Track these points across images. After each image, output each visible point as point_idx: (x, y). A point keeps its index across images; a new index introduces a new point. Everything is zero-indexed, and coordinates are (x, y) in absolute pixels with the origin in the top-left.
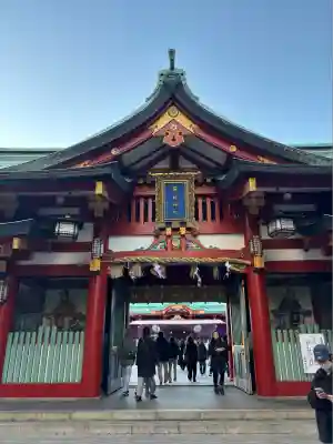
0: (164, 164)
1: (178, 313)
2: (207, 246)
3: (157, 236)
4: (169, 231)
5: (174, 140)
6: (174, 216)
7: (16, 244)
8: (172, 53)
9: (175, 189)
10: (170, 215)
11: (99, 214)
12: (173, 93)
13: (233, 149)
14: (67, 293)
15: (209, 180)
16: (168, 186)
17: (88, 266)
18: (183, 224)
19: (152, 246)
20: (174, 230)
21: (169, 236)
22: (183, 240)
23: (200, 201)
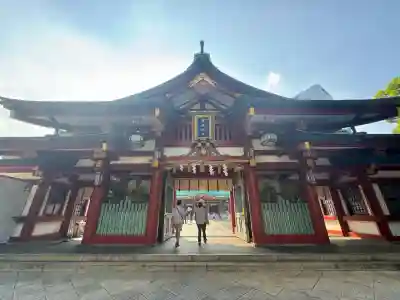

◆ **Task to carry out**
A word-for-word copy is required of the lines above from the line with "12: (173, 93)" through the last line of the data; no other lines and no pictures belong in it.

◆ **Answer to this task**
12: (173, 93)
13: (233, 149)
14: (67, 293)
15: (209, 180)
16: (168, 186)
17: (88, 266)
18: (183, 224)
19: (152, 246)
20: (174, 230)
21: (169, 236)
22: (183, 240)
23: (200, 201)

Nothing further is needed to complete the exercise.